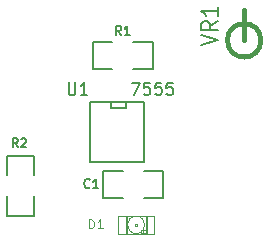
<source format=gto>
G04 (created by PCBNEW (2013-05-31 BZR 4019)-stable) date 10/6/2013 10:31:21 PM*
%MOIN*%
G04 Gerber Fmt 3.4, Leading zero omitted, Abs format*
%FSLAX34Y34*%
G01*
G70*
G90*
G04 APERTURE LIST*
%ADD10C,0.00590551*%
%ADD11C,0.005*%
%ADD12C,0.015*%
%ADD13C,0.0026*%
%ADD14C,0.004*%
%ADD15C,0.008*%
%ADD16C,0.0035*%
G04 APERTURE END LIST*
G54D10*
G54D11*
X29700Y-28400D02*
X29700Y-30400D01*
X29700Y-30400D02*
X27900Y-30400D01*
X27900Y-30400D02*
X27900Y-28400D01*
X27900Y-28400D02*
X29700Y-28400D01*
X29100Y-28400D02*
X29100Y-28600D01*
X29100Y-28600D02*
X28600Y-28600D01*
X28600Y-28600D02*
X28600Y-28400D01*
X28350Y-30700D02*
X28350Y-31600D01*
X28350Y-31600D02*
X29000Y-31600D01*
X29700Y-30700D02*
X30350Y-30700D01*
X30350Y-30700D02*
X30350Y-31600D01*
X30350Y-31600D02*
X29700Y-31600D01*
X29000Y-30700D02*
X28350Y-30700D01*
X30000Y-27300D02*
X30000Y-26400D01*
X30000Y-26400D02*
X29350Y-26400D01*
X28650Y-27300D02*
X28000Y-27300D01*
X28000Y-27300D02*
X28000Y-26400D01*
X28000Y-26400D02*
X28650Y-26400D01*
X29350Y-27300D02*
X30000Y-27300D01*
X26050Y-30200D02*
X25150Y-30200D01*
X25150Y-30200D02*
X25150Y-30850D01*
X26050Y-31550D02*
X26050Y-32200D01*
X26050Y-32200D02*
X25150Y-32200D01*
X25150Y-32200D02*
X25150Y-31550D01*
X26050Y-30850D02*
X26050Y-30200D01*
G54D12*
X33050Y-26350D02*
X33050Y-25350D01*
X33609Y-26350D02*
G75*
G03X33609Y-26350I-559J0D01*
G74*
G01*
G54D13*
X29411Y-32539D02*
X29489Y-32539D01*
X29489Y-32539D02*
X29489Y-32461D01*
X29411Y-32461D02*
X29489Y-32461D01*
X29411Y-32539D02*
X29411Y-32461D01*
X29627Y-32775D02*
X29764Y-32775D01*
X29764Y-32775D02*
X29764Y-32677D01*
X29627Y-32677D02*
X29764Y-32677D01*
X29627Y-32775D02*
X29627Y-32677D01*
X29764Y-32775D02*
X29804Y-32775D01*
X29804Y-32775D02*
X29804Y-32304D01*
X29764Y-32304D02*
X29804Y-32304D01*
X29764Y-32775D02*
X29764Y-32304D01*
X29764Y-32284D02*
X29804Y-32284D01*
X29804Y-32284D02*
X29804Y-32225D01*
X29764Y-32225D02*
X29804Y-32225D01*
X29764Y-32284D02*
X29764Y-32225D01*
X29096Y-32775D02*
X29136Y-32775D01*
X29136Y-32775D02*
X29136Y-32304D01*
X29096Y-32304D02*
X29136Y-32304D01*
X29096Y-32775D02*
X29096Y-32304D01*
X29096Y-32284D02*
X29136Y-32284D01*
X29136Y-32284D02*
X29136Y-32225D01*
X29096Y-32225D02*
X29136Y-32225D01*
X29096Y-32284D02*
X29096Y-32225D01*
X29627Y-32775D02*
X29686Y-32775D01*
X29686Y-32775D02*
X29686Y-32677D01*
X29627Y-32677D02*
X29686Y-32677D01*
X29627Y-32775D02*
X29627Y-32677D01*
G54D14*
X30060Y-32795D02*
X28840Y-32795D01*
X28840Y-32795D02*
X28840Y-32205D01*
X28840Y-32205D02*
X30060Y-32205D01*
X30060Y-32205D02*
X30060Y-32795D01*
X29234Y-32696D02*
G75*
G03X29666Y-32695I215J196D01*
G74*
G01*
X29234Y-32303D02*
G75*
G03X29233Y-32695I215J-196D01*
G74*
G01*
X29665Y-32303D02*
G75*
G03X29233Y-32304I-215J-196D01*
G74*
G01*
X29665Y-32696D02*
G75*
G03X29666Y-32304I-215J196D01*
G74*
G01*
G54D11*
X27195Y-27732D02*
X27195Y-28096D01*
X27214Y-28139D01*
X27233Y-28160D01*
X27271Y-28182D01*
X27347Y-28182D01*
X27385Y-28160D01*
X27404Y-28139D01*
X27423Y-28096D01*
X27423Y-27732D01*
X27823Y-28182D02*
X27595Y-28182D01*
X27709Y-28182D02*
X27709Y-27732D01*
X27671Y-27796D01*
X27633Y-27839D01*
X27595Y-27860D01*
X29295Y-27761D02*
X29561Y-27761D01*
X29390Y-28161D01*
X29904Y-27761D02*
X29714Y-27761D01*
X29695Y-27952D01*
X29714Y-27933D01*
X29752Y-27914D01*
X29847Y-27914D01*
X29885Y-27933D01*
X29904Y-27952D01*
X29923Y-27990D01*
X29923Y-28085D01*
X29904Y-28123D01*
X29885Y-28142D01*
X29847Y-28161D01*
X29752Y-28161D01*
X29714Y-28142D01*
X29695Y-28123D01*
X30285Y-27761D02*
X30095Y-27761D01*
X30076Y-27952D01*
X30095Y-27933D01*
X30133Y-27914D01*
X30228Y-27914D01*
X30266Y-27933D01*
X30285Y-27952D01*
X30304Y-27990D01*
X30304Y-28085D01*
X30285Y-28123D01*
X30266Y-28142D01*
X30228Y-28161D01*
X30133Y-28161D01*
X30095Y-28142D01*
X30076Y-28123D01*
X30666Y-27761D02*
X30476Y-27761D01*
X30457Y-27952D01*
X30476Y-27933D01*
X30514Y-27914D01*
X30609Y-27914D01*
X30647Y-27933D01*
X30666Y-27952D01*
X30685Y-27990D01*
X30685Y-28085D01*
X30666Y-28123D01*
X30647Y-28142D01*
X30609Y-28161D01*
X30514Y-28161D01*
X30476Y-28142D01*
X30457Y-28123D01*
X27900Y-31242D02*
X27885Y-31257D01*
X27842Y-31271D01*
X27814Y-31271D01*
X27771Y-31257D01*
X27742Y-31228D01*
X27728Y-31200D01*
X27714Y-31142D01*
X27714Y-31100D01*
X27728Y-31042D01*
X27742Y-31014D01*
X27771Y-30985D01*
X27814Y-30971D01*
X27842Y-30971D01*
X27885Y-30985D01*
X27900Y-31000D01*
X28185Y-31271D02*
X28014Y-31271D01*
X28100Y-31271D02*
X28100Y-30971D01*
X28071Y-31014D01*
X28042Y-31042D01*
X28014Y-31057D01*
X28950Y-26171D02*
X28850Y-26028D01*
X28778Y-26171D02*
X28778Y-25871D01*
X28892Y-25871D01*
X28921Y-25885D01*
X28935Y-25900D01*
X28950Y-25928D01*
X28950Y-25971D01*
X28935Y-26000D01*
X28921Y-26014D01*
X28892Y-26028D01*
X28778Y-26028D01*
X29235Y-26171D02*
X29064Y-26171D01*
X29150Y-26171D02*
X29150Y-25871D01*
X29121Y-25914D01*
X29092Y-25942D01*
X29064Y-25957D01*
X25500Y-29921D02*
X25400Y-29778D01*
X25328Y-29921D02*
X25328Y-29621D01*
X25442Y-29621D01*
X25471Y-29635D01*
X25485Y-29650D01*
X25500Y-29678D01*
X25500Y-29721D01*
X25485Y-29750D01*
X25471Y-29764D01*
X25442Y-29778D01*
X25328Y-29778D01*
X25614Y-29650D02*
X25628Y-29635D01*
X25657Y-29621D01*
X25728Y-29621D01*
X25757Y-29635D01*
X25771Y-29650D01*
X25785Y-29678D01*
X25785Y-29707D01*
X25771Y-29750D01*
X25600Y-29921D01*
X25785Y-29921D01*
G54D15*
X31622Y-26504D02*
X32172Y-26338D01*
X31622Y-26171D01*
X32172Y-25719D02*
X31910Y-25885D01*
X32172Y-26004D02*
X31622Y-26004D01*
X31622Y-25814D01*
X31648Y-25766D01*
X31675Y-25742D01*
X31727Y-25719D01*
X31805Y-25719D01*
X31858Y-25742D01*
X31884Y-25766D01*
X31910Y-25814D01*
X31910Y-26004D01*
X32172Y-25242D02*
X32172Y-25528D01*
X32172Y-25385D02*
X31622Y-25385D01*
X31701Y-25433D01*
X31753Y-25480D01*
X31779Y-25528D01*
G54D16*
X27878Y-32621D02*
X27878Y-32321D01*
X27950Y-32321D01*
X27992Y-32335D01*
X28021Y-32364D01*
X28035Y-32392D01*
X28050Y-32450D01*
X28050Y-32492D01*
X28035Y-32550D01*
X28021Y-32578D01*
X27992Y-32607D01*
X27950Y-32621D01*
X27878Y-32621D01*
X28335Y-32621D02*
X28164Y-32621D01*
X28250Y-32621D02*
X28250Y-32321D01*
X28221Y-32364D01*
X28192Y-32392D01*
X28164Y-32407D01*
M02*

</source>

Requirement:
Which of the lines in the material above contain "format"? Copy each one out.

Task solution:
<source format=gto>
G04 Gerber Fmt 3.4, Leading zero omitted, Abs format*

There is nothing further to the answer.